Reproduce the text lines from every one of the rows below, character for character, and leave the pictures out of your answer.

[Start of section]

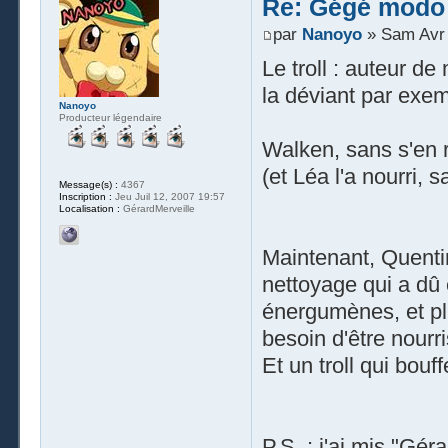
Re: Gégé modo
par
Nanoyo
» Sam Avr 
Le troll : auteur d
la déviant par exem
Nanoyo
Producteur légendaire
Walken, sans s'en re
(et Léa l'a nourri,
Message(s) :
4367
Inscription :
Jeu Juil 12, 2007 19:57
Localisation :
GérardMerveille
Maintenant, Quenti
nettoyage qui a dû 
énergumènes, et plu
besoin d'être nourris
Et un troll qui bouff
P.S. : j'ai mis "Gé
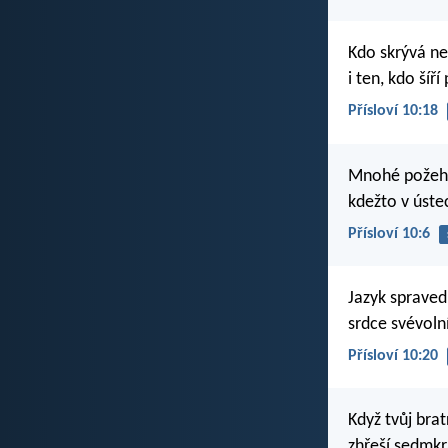
Kdo skrývá ne
i ten, kdo šíř
Přísloví 10:18
Mnohé požehn
kdežto v ústec
Přísloví 10:6
Jazyk spraved
srdce svévolní
Přísloví 10:20
Když tvůj brat
zhřeší sedmkrá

[End of section]

§ Your solution:
Re: Gégé modo
par
Nanoyo
» Sam Avr 
Le troll : auteur d
la déviant par exem
Nanoyo
Producteur légendaire
Walken, sans s'en re
(et Léa l'a nourri,
Message(s) :
4367
Inscription :
Jeu Juil 12, 2007 19:57
Localisation :
GérardMerveille
Maintenant, Quenti
nettoyage qui a dû 
énergumènes, et plu
besoin d'être nourris
Et un troll qui bouff
P.S. : j'ai mis "Gé
Kdo skrývá ne
i ten, kdo šíř
Přísloví 10:18
Mnohé požehn
kdežto v ústec
Přísloví 10:6
Jazyk spraved
srdce svévolní
Přísloví 10:20
Když tvůj brat
zhřeší sedmkrá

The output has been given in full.